We realized strong netbacks of $43.33 per boe in the third quarter, compared to $32.60 per boe this quarter last year. In the third quarter, natural gas prices came off their yearly highs while crude oil prices began their decline after rising to record levels. The Canadian dollar also began to weaken against the U.S. dollar, partially mitigating the impact on our revenue from reduced commodity prices.

North American capital markets, and later global capital markets, began to broadly weaken largely due to concerns regarding credit issues at some of the world's largest financial institutions. We have closely monitored the developments in the debt capital markets since mid-2007 and have been acting defensively since that time. Earlier in the year, we syndicated a 3-year $4 billion bank credit facility. We subsequently termed-out a portion of our existing bank debt through the private placement of long-term notes which, in combination with notes issued in 2007, now total approximately $1.2 billion. The average term remaining on these notes is approximately nine years. Penn West had approximately $1.5 billion of unutilized credit capacity as of September 30, 2008, providing flexibility to continue the execution of our strategic and business plans for the foreseeable future.

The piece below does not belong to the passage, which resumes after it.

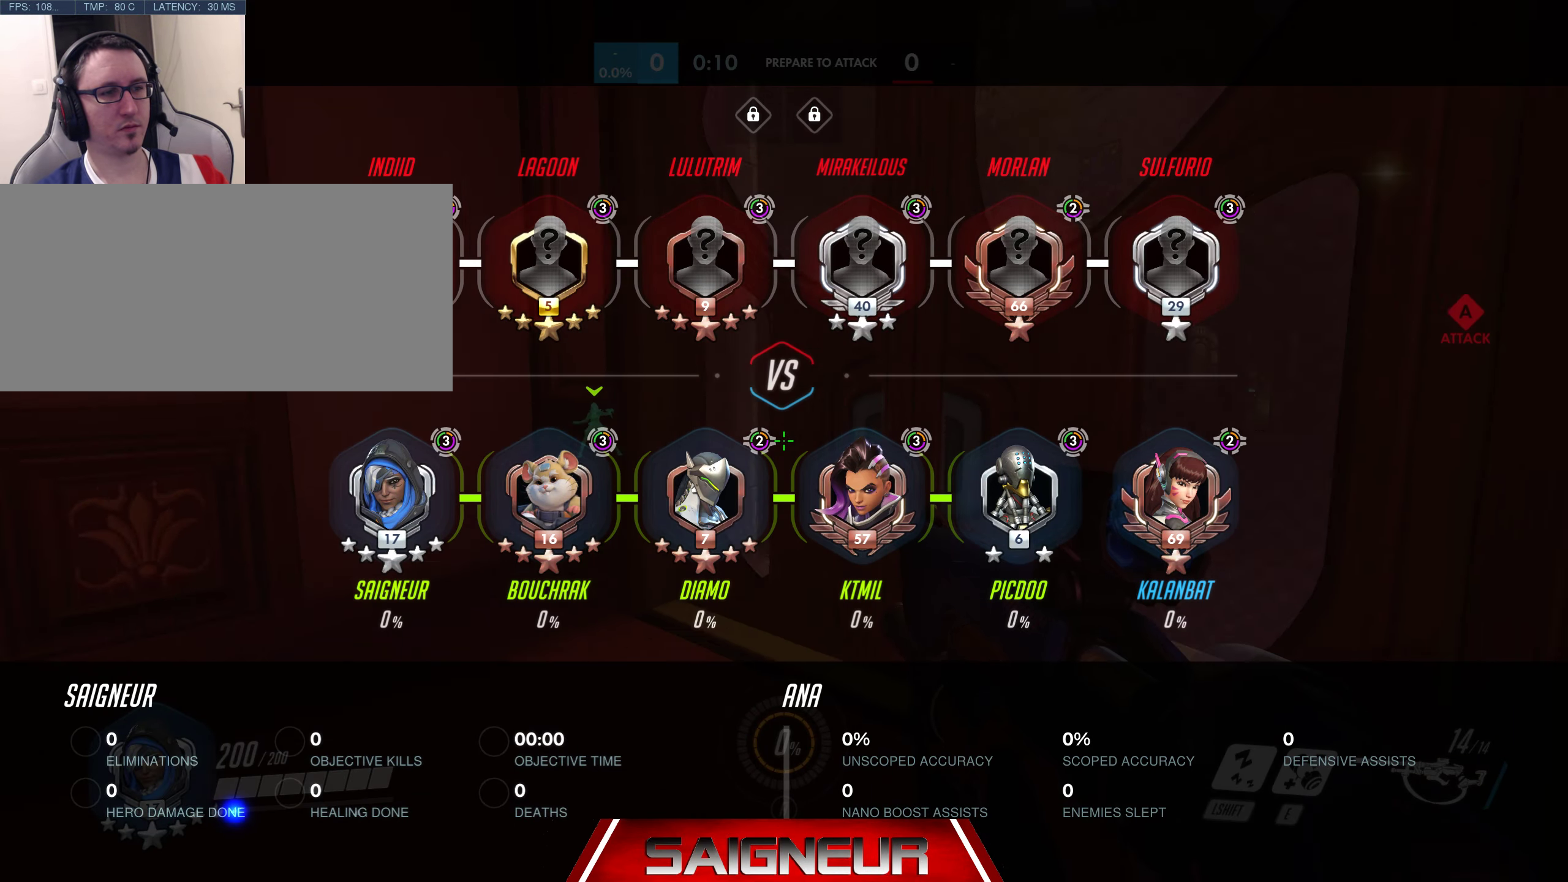
{"keys": ["tab", "w"], "mouse": [], "events": [[33, "s", "up"], [266, "w", "down"]]}
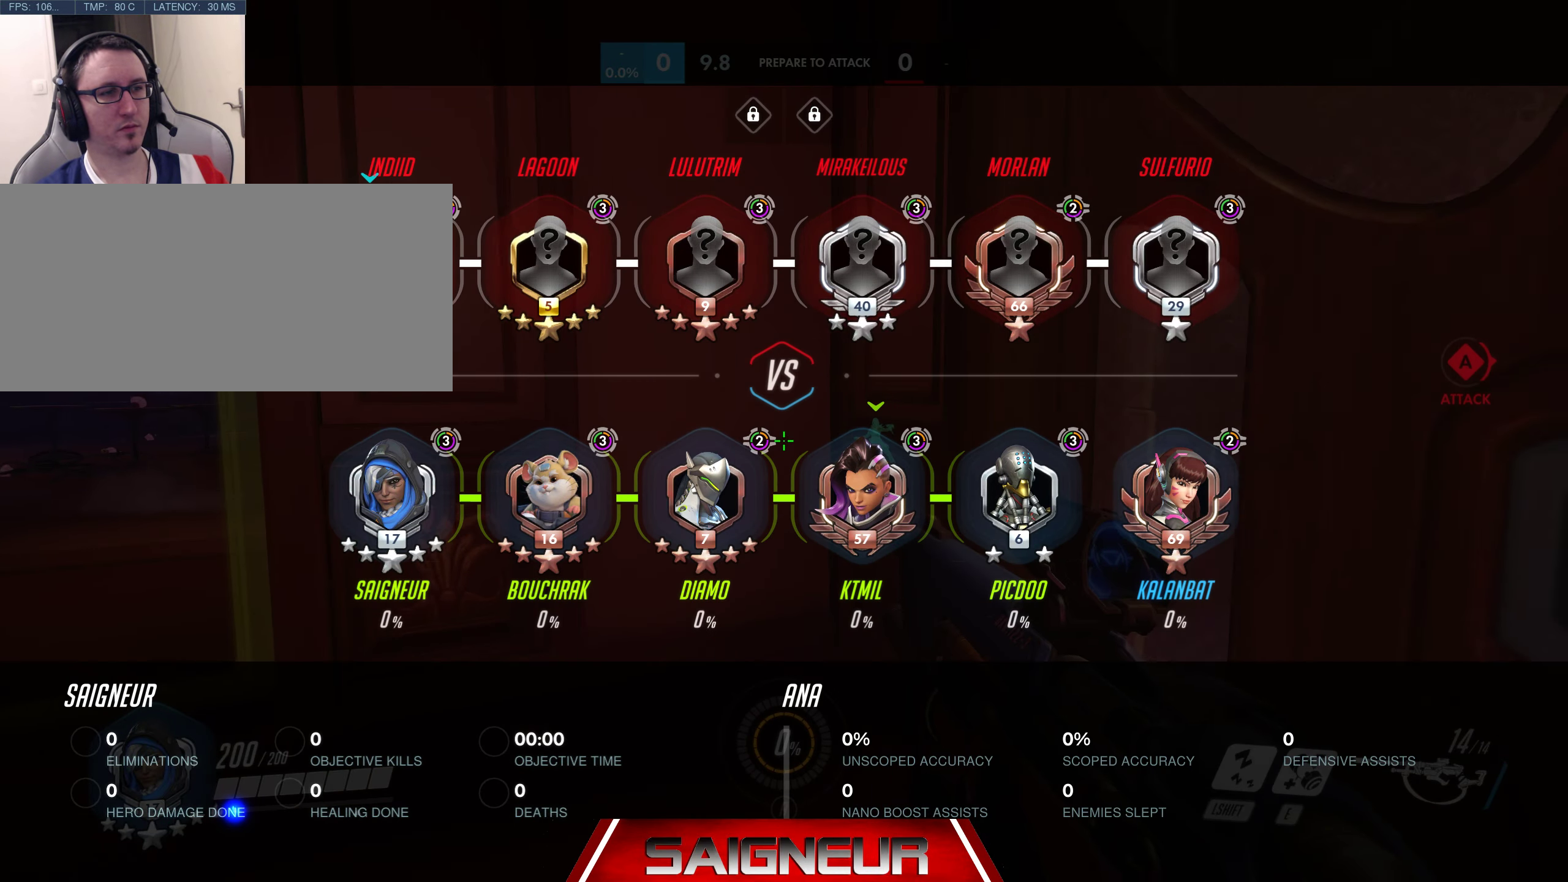
{"keys": ["s", "tab"], "mouse": [], "events": [[83, "w", "up"], [250, "s", "down"]]}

We invested $232 million into our asset base in the third quarter bringing our total investment to $757 million (excluding corporate acquisitions) in the first nine months of 2008. Penn West was very active during the third quarter, drilling a total of 98 net wells including 46 net oil wells and 40 net gas wells. We continue to pursue a balanced approach towards near-term production additions with long-term reserve and production growth. Approximately 20 percent of our 2008 capital budget is being directed to projects which have the potential to add significant future production and reserves however produce no immediate cash flow or production volumes. Despite the challenges posed by current commodity price levels and the state of global financial markets, it is important for us to continue our assessment of the growth potential of Penn West's asset base while still being mindful of near-term realities. Our average production for the quarter was 190,177 boe per day. Production for the quarter was impacted by a number of events including unplanned maintenance activities. We now forecast that our pro forma average 2008 production, including Canetic and Vault production from January 1, will be slightly below our previous guidance of 195,000 boe per day.

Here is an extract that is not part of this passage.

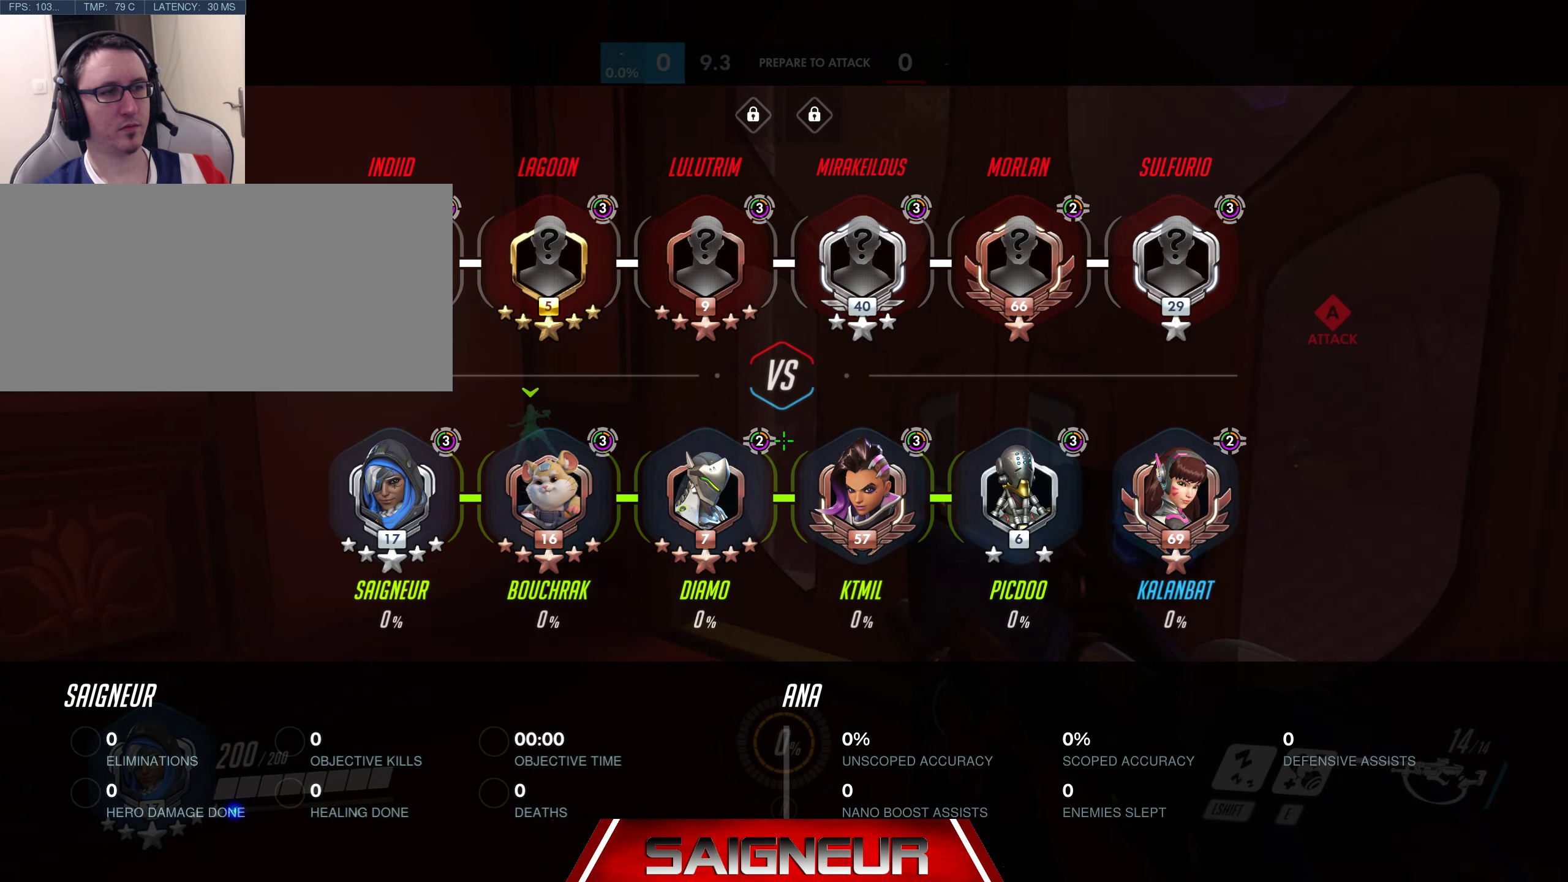
{"keys": ["tab", "w"], "mouse": [], "events": [[83, "s", "up"], [233, "w", "down"]]}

Our management team is enthusiastic about our opportunities and has moved to implement our strategic plan which was ratified by our Board in mid-September. These strategies are focused on balancing conventional asset development with enhanced oil recovery and resource exploration. Our diverse asset base and focus on light oil will help cushion the impact of a prolonged period of financial uncertainty and economic recession. We will prudently manage Penn West by focusing our capital program on short-term, high netback development and continuing key exploration programs. We have the people, assets and balance sheet in place to weather this financial storm and prosper in the future. We believe that the best tactic we have to combat the financial turmoil is to efficiently and effectively execute our strategic plan.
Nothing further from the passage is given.